History is less likely to recall that during the other 65 of his 67 years he devoted his time to quieter accomplishments, as one of Pretoria’s leading attorneys, administrator of Natal, patron of the arts, trout breeder and indigenous tree farmer.
The press in the middle Eighties was by and large well behaved. The only annoyance was a pesky faction known as ”the alternative press”. Botha was required to silence the alternatives, while making it appear that press freedom flourished.
What distinguished Botha from his Cabinet colleagues was that he was not inclined to swing the club. Ever the lawyer, he preferred to ensnare the enemy in a thicket of legalese, innocuous on the surface, lethal underneath.
There is no space here for a detailed discussion of the convoluted strategies he deployed against the press. One was the state of emergency, which outlawed reporting on police brutality or township dissent. Another was a register of journalists, ostensibly to improve standards, in reality to root out dissent. A third was a committee of anonymous experts to read the newspapers each day and note articles of subversive intent.
But it was Botha’s fourth strategy, the ”warning system”, that brought him the greatest notoriety, a fact which continued to surprise him since it seemed so reasonable. Newspapers that displeased the anonymous committee were given three ”warnings”, which, as Botha was often to point out, gave them ample time to reform.
Those who continued to transgress had therefore stubbornly chosen of their own accord to be suspended.

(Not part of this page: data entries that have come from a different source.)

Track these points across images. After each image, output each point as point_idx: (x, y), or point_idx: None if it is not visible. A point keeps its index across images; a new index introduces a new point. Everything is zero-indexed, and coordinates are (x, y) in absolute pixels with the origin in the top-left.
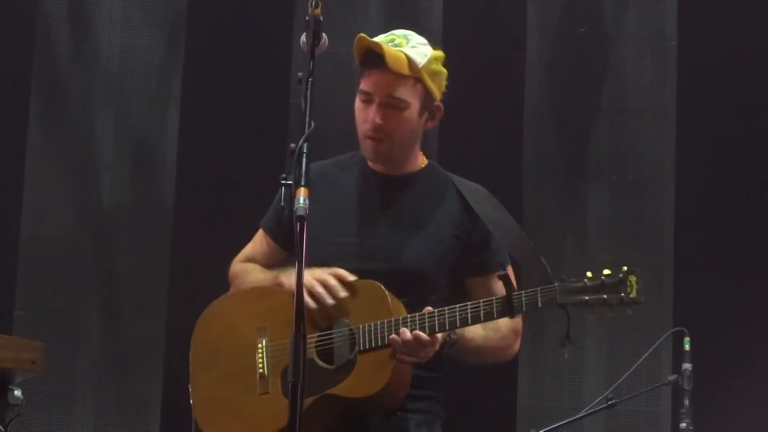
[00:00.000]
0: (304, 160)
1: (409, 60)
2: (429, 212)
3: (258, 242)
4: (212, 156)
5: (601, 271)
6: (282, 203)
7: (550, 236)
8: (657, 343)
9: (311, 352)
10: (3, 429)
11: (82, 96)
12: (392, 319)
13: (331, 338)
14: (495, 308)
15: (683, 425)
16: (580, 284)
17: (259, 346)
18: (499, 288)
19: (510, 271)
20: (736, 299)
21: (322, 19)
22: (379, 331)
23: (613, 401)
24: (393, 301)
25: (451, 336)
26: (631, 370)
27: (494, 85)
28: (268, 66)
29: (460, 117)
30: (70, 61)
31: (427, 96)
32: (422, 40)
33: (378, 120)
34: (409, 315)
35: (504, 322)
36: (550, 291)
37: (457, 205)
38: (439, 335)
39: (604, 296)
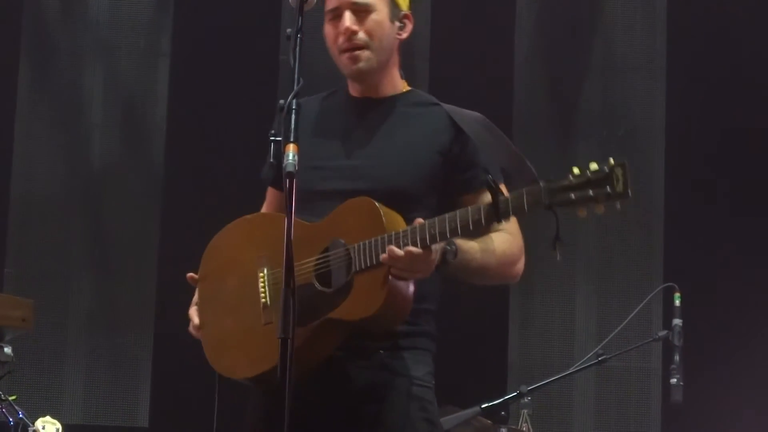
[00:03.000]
0: (292, 116)
1: None
2: (411, 131)
3: (267, 197)
4: (202, 113)
5: (588, 167)
6: (272, 159)
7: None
8: (647, 298)
9: (310, 276)
10: None
11: (71, 54)
12: (384, 236)
13: (328, 261)
14: (483, 215)
15: (674, 380)
16: (565, 182)
17: (261, 275)
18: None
19: (503, 189)
20: (726, 254)
21: None
22: (372, 249)
23: (603, 357)
24: (387, 215)
25: (451, 246)
26: (621, 325)
27: (484, 43)
28: (257, 22)
29: (450, 76)
30: (58, 20)
31: (392, 3)
32: None
33: (349, 24)
34: (401, 230)
35: (502, 241)
36: (535, 192)
37: (442, 124)
38: (436, 247)
39: (590, 192)
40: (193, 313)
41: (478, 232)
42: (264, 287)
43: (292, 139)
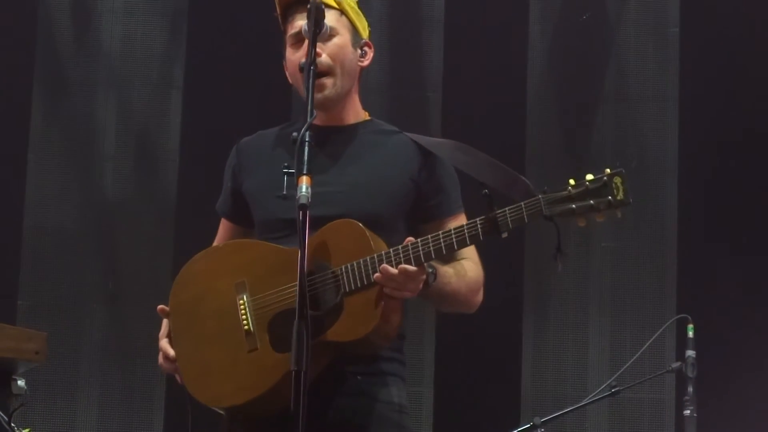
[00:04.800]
0: (305, 148)
1: None
2: (380, 157)
3: (220, 229)
4: (215, 145)
5: (584, 177)
6: (284, 192)
7: (553, 225)
8: (660, 330)
9: (295, 302)
10: (7, 419)
11: (84, 86)
12: (375, 256)
13: (314, 284)
14: (480, 229)
15: (687, 412)
16: (564, 193)
17: (241, 302)
18: None
19: (462, 218)
20: (739, 286)
21: (323, 7)
22: (363, 270)
23: (616, 389)
24: (373, 237)
25: (431, 269)
26: (634, 357)
27: (496, 74)
28: (269, 54)
29: (463, 105)
30: (72, 51)
31: (354, 31)
32: None
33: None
34: (392, 249)
35: (471, 269)
36: (535, 203)
37: (410, 150)
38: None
39: (591, 202)
40: (166, 345)
41: (451, 257)
42: (245, 314)
43: (305, 172)
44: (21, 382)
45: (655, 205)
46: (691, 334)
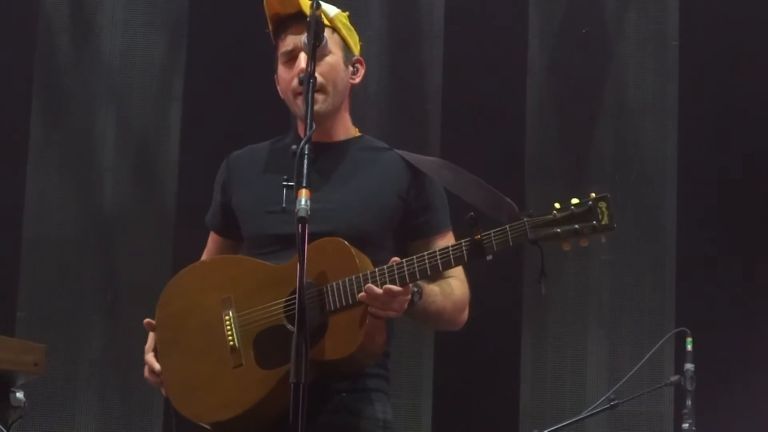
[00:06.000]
0: (305, 161)
1: (321, 7)
2: (368, 174)
3: (209, 243)
4: (214, 156)
5: (569, 201)
6: (284, 204)
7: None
8: (659, 343)
9: (281, 318)
10: (6, 431)
11: (83, 97)
12: (360, 275)
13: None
14: (465, 251)
15: (686, 426)
16: (549, 217)
17: (226, 318)
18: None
19: (450, 237)
20: (738, 299)
21: (323, 19)
22: (348, 288)
23: (615, 402)
24: (359, 256)
25: (417, 287)
26: (633, 370)
27: (496, 85)
28: (269, 66)
29: (463, 118)
30: (71, 62)
31: (345, 48)
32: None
33: (305, 65)
34: (377, 268)
35: (457, 287)
36: (520, 227)
37: (399, 167)
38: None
39: (576, 226)
40: (151, 359)
41: (437, 275)
42: (231, 330)
43: (304, 185)
44: (20, 394)
45: (654, 218)
46: (689, 347)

A handful of newspapers were shut down – or more properly, given Botha’s more gentle hand, suspended for periods of one to three months. One of them was this newspaper, in its previous incarnation as The Weekly Mail. Our crimes ranged from a picture of Winnie Mandela cutting a cake labelled ”Happy Birthday Oliver Tambo”, to white spaces cut into text as a sign of protest.

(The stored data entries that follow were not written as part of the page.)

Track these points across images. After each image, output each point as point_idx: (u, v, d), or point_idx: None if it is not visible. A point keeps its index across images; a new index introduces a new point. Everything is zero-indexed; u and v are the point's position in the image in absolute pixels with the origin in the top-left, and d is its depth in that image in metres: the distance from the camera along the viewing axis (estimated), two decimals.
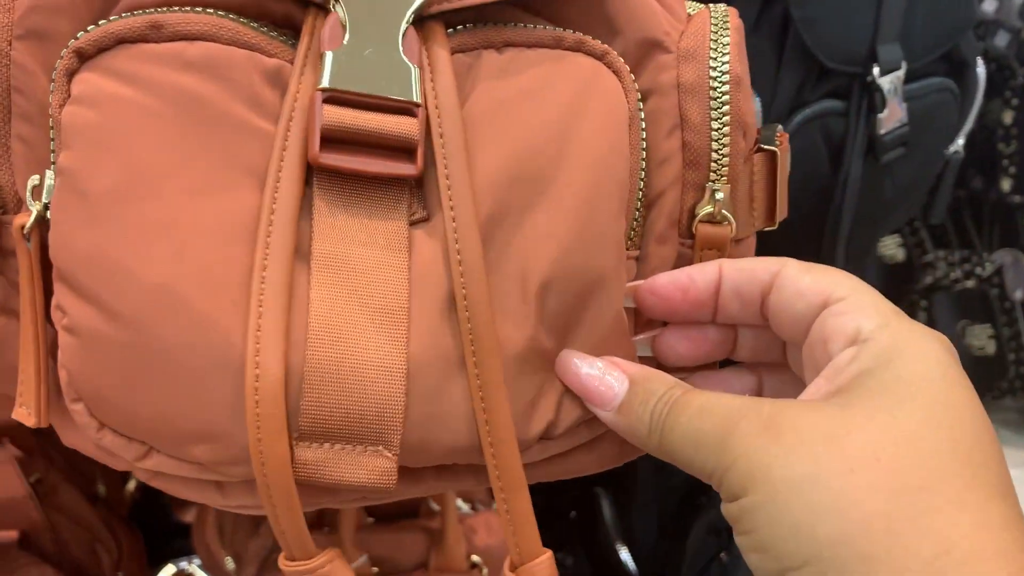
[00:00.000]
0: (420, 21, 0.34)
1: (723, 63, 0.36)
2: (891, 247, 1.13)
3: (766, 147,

The joint editors of this newspaper, my colleague Anton Harber and I, went to meet Botha, taking along our lawyers for self- defence. Botha’s department inhabited a suite of offices lined with photographs of cultural events, particularly the Natal Playhouse, his personal monument. I read this as a signal that the minister’s private enthusiasms were at odds with his job.
We arrived with a vast file of newspapers going back a year, having spent a weekend being schooled by our lawyers on defences for every seemingly subversive article.

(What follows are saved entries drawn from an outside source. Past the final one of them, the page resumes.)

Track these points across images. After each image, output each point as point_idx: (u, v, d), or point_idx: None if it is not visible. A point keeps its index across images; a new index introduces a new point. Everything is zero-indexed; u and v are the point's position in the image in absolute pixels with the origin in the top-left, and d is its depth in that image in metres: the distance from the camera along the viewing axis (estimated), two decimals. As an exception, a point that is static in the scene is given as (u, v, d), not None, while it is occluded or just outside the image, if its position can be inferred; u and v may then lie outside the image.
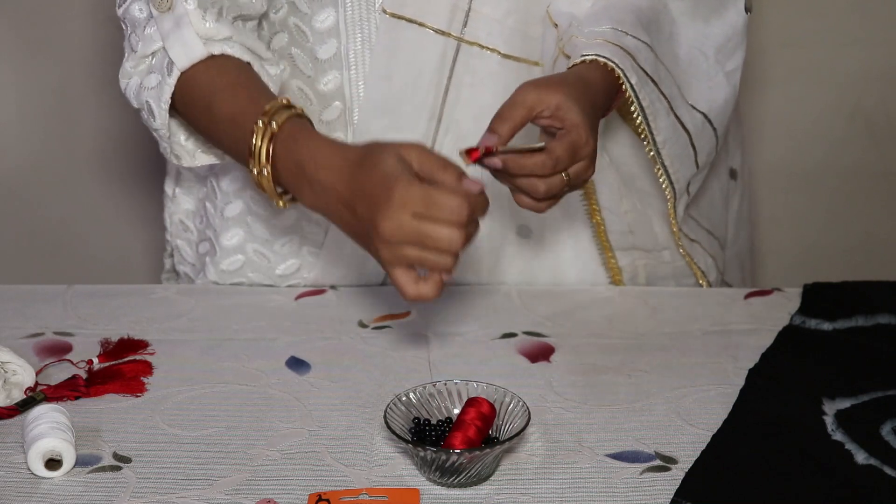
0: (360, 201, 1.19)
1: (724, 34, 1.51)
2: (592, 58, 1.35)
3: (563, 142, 1.25)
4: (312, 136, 1.28)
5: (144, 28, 1.39)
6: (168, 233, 1.68)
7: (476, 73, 1.47)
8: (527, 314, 1.48)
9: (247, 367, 1.36)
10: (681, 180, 1.47)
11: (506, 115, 1.25)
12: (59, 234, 2.47)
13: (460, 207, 1.15)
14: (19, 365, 1.31)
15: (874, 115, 2.41)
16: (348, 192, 1.21)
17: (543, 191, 1.26)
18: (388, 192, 1.16)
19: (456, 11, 1.45)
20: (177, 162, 1.46)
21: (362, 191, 1.19)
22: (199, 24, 1.36)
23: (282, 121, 1.27)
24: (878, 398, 1.28)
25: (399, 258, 1.18)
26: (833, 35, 2.37)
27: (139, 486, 1.16)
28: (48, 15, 2.34)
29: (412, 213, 1.15)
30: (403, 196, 1.15)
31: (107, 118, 2.36)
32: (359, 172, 1.20)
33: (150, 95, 1.39)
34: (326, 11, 1.45)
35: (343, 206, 1.22)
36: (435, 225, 1.15)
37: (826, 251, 2.49)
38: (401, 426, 1.18)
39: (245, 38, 1.40)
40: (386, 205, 1.16)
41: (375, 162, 1.19)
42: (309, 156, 1.25)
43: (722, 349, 1.39)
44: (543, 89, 1.27)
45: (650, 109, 1.40)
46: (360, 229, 1.21)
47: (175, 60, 1.36)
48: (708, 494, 1.14)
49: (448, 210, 1.15)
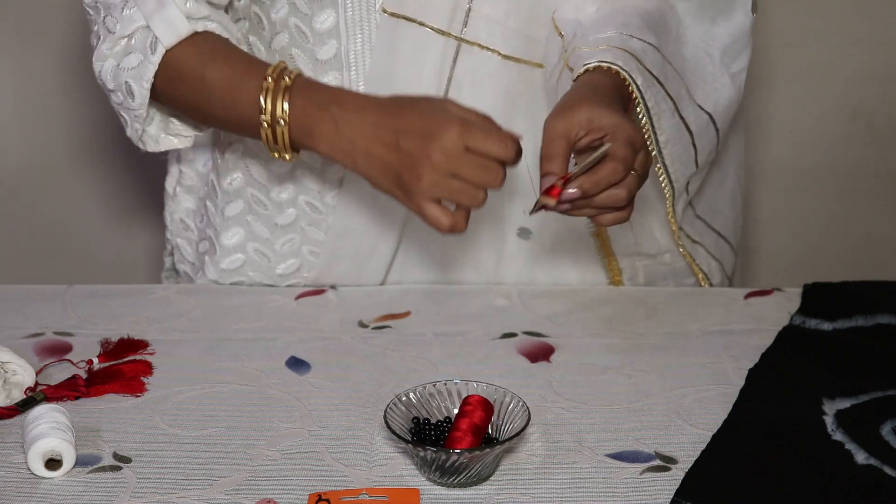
0: (405, 135, 1.25)
1: (730, 35, 1.51)
2: (596, 65, 1.35)
3: (618, 142, 1.25)
4: (331, 86, 1.34)
5: (122, 10, 1.40)
6: (168, 231, 1.68)
7: (476, 73, 1.47)
8: (527, 314, 1.48)
9: (247, 367, 1.36)
10: (680, 179, 1.47)
11: (550, 153, 1.26)
12: (59, 234, 2.48)
13: (509, 144, 1.23)
14: (19, 365, 1.31)
15: (875, 115, 2.42)
16: (390, 126, 1.26)
17: (625, 195, 1.26)
18: (441, 123, 1.23)
19: (456, 11, 1.45)
20: (142, 147, 1.48)
21: (409, 125, 1.25)
22: (180, 2, 1.38)
23: (293, 75, 1.33)
24: (878, 398, 1.28)
25: (442, 188, 1.23)
26: (834, 35, 2.37)
27: (139, 486, 1.16)
28: (47, 14, 2.34)
29: (465, 145, 1.22)
30: (457, 128, 1.22)
31: (106, 117, 2.36)
32: (401, 111, 1.27)
33: (130, 75, 1.40)
34: (326, 12, 1.45)
35: (378, 143, 1.27)
36: (485, 160, 1.22)
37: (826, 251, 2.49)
38: (401, 426, 1.18)
39: (220, 18, 1.43)
40: (440, 134, 1.23)
41: (419, 102, 1.28)
42: (334, 99, 1.30)
43: (722, 349, 1.39)
44: (566, 113, 1.27)
45: (655, 110, 1.40)
46: (399, 163, 1.25)
47: (161, 38, 1.38)
48: (708, 494, 1.14)
49: (499, 145, 1.22)
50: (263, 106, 1.32)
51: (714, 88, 1.49)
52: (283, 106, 1.31)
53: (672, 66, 1.43)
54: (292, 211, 1.55)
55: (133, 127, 1.45)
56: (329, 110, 1.29)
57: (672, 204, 1.49)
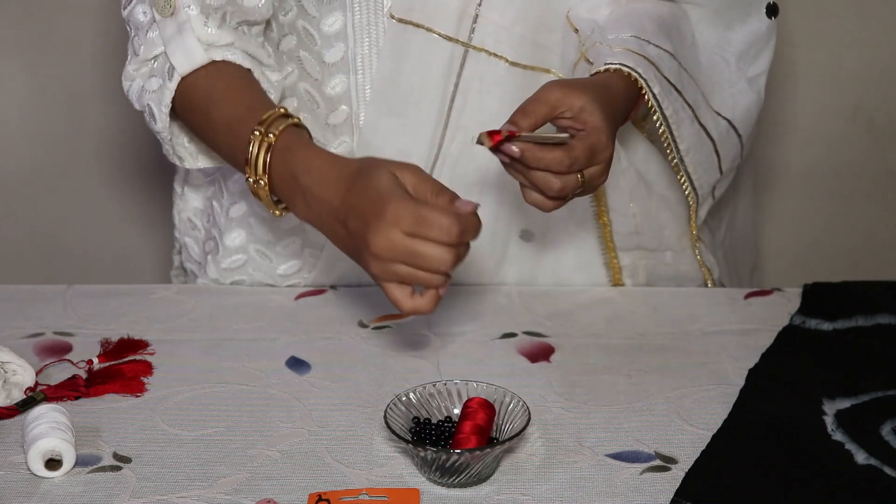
0: (352, 216, 1.20)
1: (745, 41, 1.51)
2: (617, 67, 1.34)
3: (583, 142, 1.24)
4: (308, 147, 1.29)
5: (147, 32, 1.39)
6: (177, 230, 1.69)
7: (483, 79, 1.47)
8: (527, 314, 1.48)
9: (247, 367, 1.36)
10: (704, 186, 1.47)
11: (528, 109, 1.24)
12: (65, 234, 2.48)
13: (451, 227, 1.16)
14: (19, 365, 1.31)
15: (875, 114, 2.41)
16: (341, 206, 1.22)
17: (558, 188, 1.24)
18: (380, 208, 1.17)
19: (464, 17, 1.44)
20: (179, 164, 1.48)
21: (355, 206, 1.20)
22: (200, 30, 1.37)
23: (279, 131, 1.28)
24: (878, 398, 1.28)
25: (390, 275, 1.19)
26: (834, 35, 2.37)
27: (139, 486, 1.16)
28: (53, 15, 2.34)
29: (403, 230, 1.16)
30: (395, 213, 1.16)
31: (113, 117, 2.37)
32: (353, 187, 1.21)
33: (152, 99, 1.40)
34: (334, 15, 1.45)
35: (335, 220, 1.23)
36: (426, 243, 1.16)
37: (826, 251, 2.49)
38: (401, 426, 1.18)
39: (247, 45, 1.40)
40: (377, 221, 1.16)
41: (369, 178, 1.20)
42: (304, 168, 1.26)
43: (722, 349, 1.39)
44: (568, 90, 1.26)
45: (674, 119, 1.39)
46: (351, 244, 1.22)
47: (176, 66, 1.37)
48: (708, 494, 1.14)
49: (439, 229, 1.15)
50: (249, 158, 1.29)
51: (731, 94, 1.49)
52: (264, 169, 1.28)
53: (688, 73, 1.43)
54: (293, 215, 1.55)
55: (165, 148, 1.46)
56: (299, 181, 1.26)
57: (696, 210, 1.49)
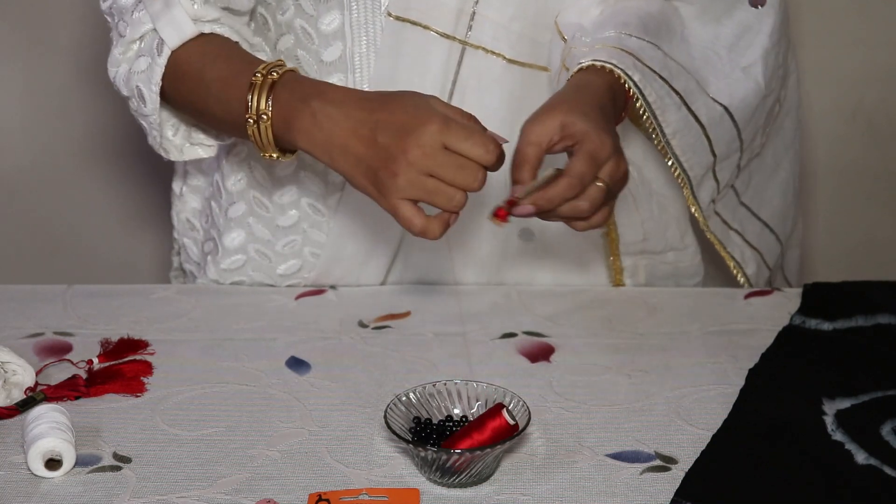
0: (383, 129, 1.22)
1: (734, 33, 1.51)
2: (589, 63, 1.35)
3: (579, 154, 1.24)
4: (317, 80, 1.32)
5: (132, 13, 1.40)
6: (176, 231, 1.69)
7: (481, 76, 1.47)
8: (527, 314, 1.48)
9: (247, 367, 1.36)
10: (695, 168, 1.46)
11: (519, 159, 1.25)
12: (63, 233, 2.48)
13: (490, 151, 1.19)
14: (19, 365, 1.31)
15: (875, 114, 2.41)
16: (367, 120, 1.23)
17: (587, 208, 1.24)
18: (424, 120, 1.20)
19: (461, 15, 1.45)
20: (165, 156, 1.47)
21: (388, 121, 1.22)
22: (187, 5, 1.38)
23: (281, 71, 1.30)
24: (878, 398, 1.28)
25: (416, 187, 1.20)
26: (834, 35, 2.37)
27: (139, 486, 1.16)
28: (51, 14, 2.34)
29: (444, 144, 1.19)
30: (441, 127, 1.20)
31: (113, 118, 2.37)
32: (384, 106, 1.23)
33: (140, 79, 1.40)
34: (332, 14, 1.45)
35: (354, 137, 1.24)
36: (464, 161, 1.20)
37: (826, 251, 2.49)
38: (401, 426, 1.18)
39: (234, 23, 1.42)
40: (421, 131, 1.19)
41: (404, 97, 1.24)
42: (316, 92, 1.28)
43: (722, 349, 1.39)
44: (541, 118, 1.26)
45: (658, 104, 1.39)
46: (375, 156, 1.23)
47: (166, 39, 1.37)
48: (708, 494, 1.14)
49: (480, 150, 1.19)
50: (249, 102, 1.30)
51: (727, 83, 1.48)
52: (267, 101, 1.29)
53: (677, 63, 1.43)
54: (294, 213, 1.55)
55: (152, 135, 1.45)
56: (309, 104, 1.27)
57: (692, 192, 1.48)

The minister showed no sign of ever having read our newpaper. He devoted the meeting to an analysis of public speeches the two editors had made, each of which had ridiculed him in the unkindest terms, one of them the speech in which Harber coined the phrase ”to stoffel”.
Botha did not close us down after that meeting, nor the next month nor the next. He waited until the year’s end, when we had quite forgotten him. But it was a pyrrhic victory: he managed to keep us closed only a month, while we raised so public a storm that he was obliged to retreat.
The PW Botha era ended a few months later. One of the first ministers to depart was Stoffel Botha, heading for Natal, where he established himself as a successful farmer, his name never to re-appear in a newspaper until this week.
Perhaps another era will remember Stoffel Botha as the man who created the Natal Playhouse. This generation will remember only the white strips in the newspapers.